What they found was this:
"Political divisions appeared in purchasing choices—but not until price became an issue. When all bulbs were priced the same, every participant save one chose the energy-efficient option regardless of political persuasion."
In essence the study showed that "Liberals" were willing to pay more for a bulb if it was labeled energy-efficient, and "Conservatives" just wanted the cheapest bulb and weren't willing to pay extra for the energy-efficient labeled one.
You could turn that into all sorts of things... maybe it shows that "Liberals" are easily duped, all you have to do is put a label stating it is energy-efficient and they will buy it, even if it costs double. Maybe it shows "Conservatives" don't believe it makes a difference, and they want to save money and buy the cheapest bulb.

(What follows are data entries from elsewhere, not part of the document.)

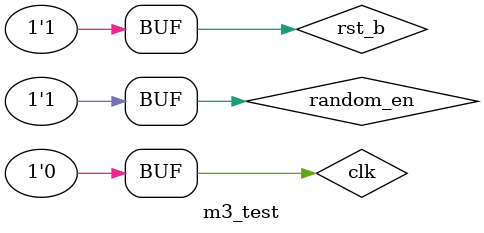
<source format=v>
`timescale 1ns / 1ps


module m3_test;

	// Inputs
	reg clk;
	reg rst_b;
	reg random_en;

	// Outputs
	wire random_data;

	// Instantiate the Unit Under Test (UUT)
	random_gen uut (
		.clk(clk), 
		.rst_b(rst_b), 
		.random_en(random_en), 
		.random_data(random_data)
	);

	initial begin
		// Initialize Inputs
		clk = 0;
		rst_b = 0;
		random_en = 0;

		// Wait 100 ns for global reset to finish
		#100;
		rst_b = 1;
		random_en = 1;
        
		// Add stimulus here

	end
	always begin
		clk = 1;#20;
		clk = 0;#20;
	end
      
endmodule


</source>
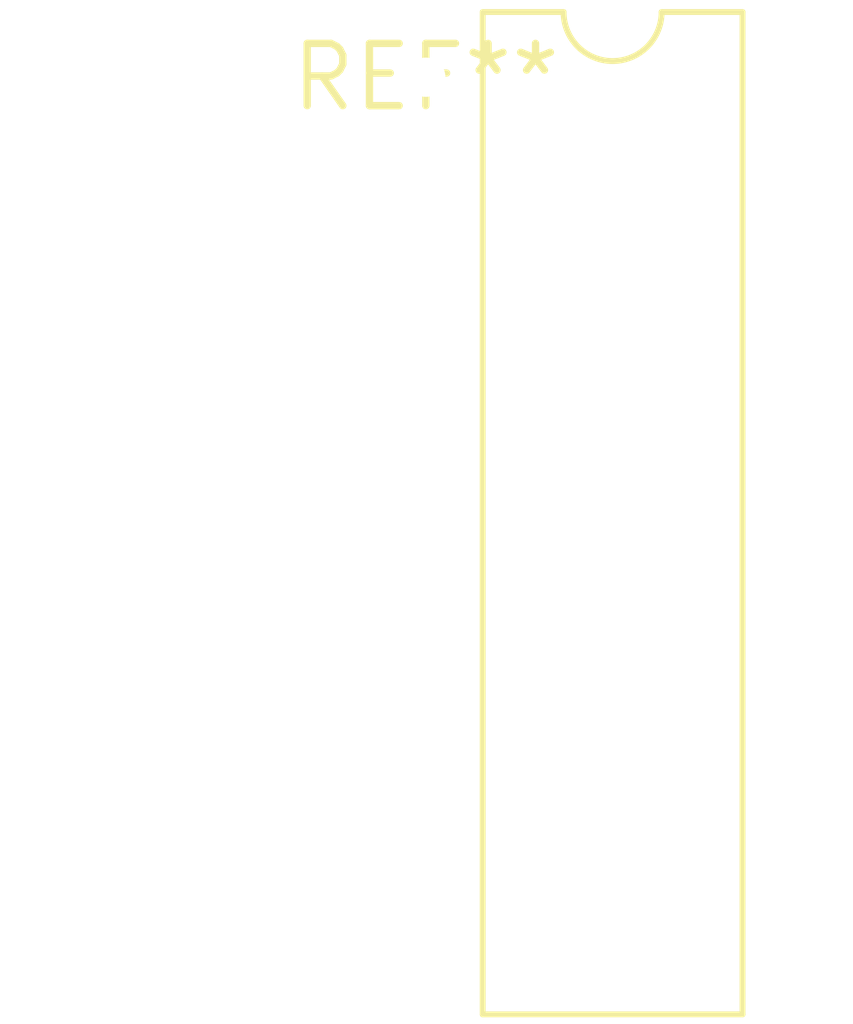
<source format=kicad_pcb>
(kicad_pcb (version 20240108) (generator pcbnew)

  (general
    (thickness 1.6)
  )

  (paper "A4")
  (layers
    (0 "F.Cu" signal)
    (31 "B.Cu" signal)
    (32 "B.Adhes" user "B.Adhesive")
    (33 "F.Adhes" user "F.Adhesive")
    (34 "B.Paste" user)
    (35 "F.Paste" user)
    (36 "B.SilkS" user "B.Silkscreen")
    (37 "F.SilkS" user "F.Silkscreen")
    (38 "B.Mask" user)
    (39 "F.Mask" user)
    (40 "Dwgs.User" user "User.Drawings")
    (41 "Cmts.User" user "User.Comments")
    (42 "Eco1.User" user "User.Eco1")
    (43 "Eco2.User" user "User.Eco2")
    (44 "Edge.Cuts" user)
    (45 "Margin" user)
    (46 "B.CrtYd" user "B.Courtyard")
    (47 "F.CrtYd" user "F.Courtyard")
    (48 "B.Fab" user)
    (49 "F.Fab" user)
    (50 "User.1" user)
    (51 "User.2" user)
    (52 "User.3" user)
    (53 "User.4" user)
    (54 "User.5" user)
    (55 "User.6" user)
    (56 "User.7" user)
    (57 "User.8" user)
    (58 "User.9" user)
  )

  (setup
    (pad_to_mask_clearance 0)
    (pcbplotparams
      (layerselection 0x00010fc_ffffffff)
      (plot_on_all_layers_selection 0x0000000_00000000)
      (disableapertmacros false)
      (usegerberextensions false)
      (usegerberattributes false)
      (usegerberadvancedattributes false)
      (creategerberjobfile false)
      (dashed_line_dash_ratio 12.000000)
      (dashed_line_gap_ratio 3.000000)
      (svgprecision 4)
      (plotframeref false)
      (viasonmask false)
      (mode 1)
      (useauxorigin false)
      (hpglpennumber 1)
      (hpglpenspeed 20)
      (hpglpendiameter 15.000000)
      (dxfpolygonmode false)
      (dxfimperialunits false)
      (dxfusepcbnewfont false)
      (psnegative false)
      (psa4output false)
      (plotreference false)
      (plotvalue false)
      (plotinvisibletext false)
      (sketchpadsonfab false)
      (subtractmaskfromsilk false)
      (outputformat 1)
      (mirror false)
      (drillshape 1)
      (scaleselection 1)
      (outputdirectory "")
    )
  )

  (net 0 "")

  (footprint "DIP-16_W7.62mm" (layer "F.Cu") (at 0 0))

)

</source>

What the "study" proved in fact, is that politics don't matter to "Conservatives" they will buy what is cheapest. Where-as those looking to 'save-the-planet' would spend substantially more, if you slap a saving-the-planet label on it.
That's about the way I read it, too. I'd add that conservatives may doubt the "cost savings" of a high priced bulb - certainly I've yet to have an LED bulb last the 10 years they advertise.
I grow cannabis and microgreens for great profit with the most efficient light system out there, for duration and energy savings ligh- led. Trump bulbs sign off is about as crappy as he is. It will take a lot more than crappy bulbs, nukes, standing by a tree or ice cubes from Vegas hotels to save us from Trump's claim hoax of Global warming.
What type of lightbulb is that? I need all the help I can get.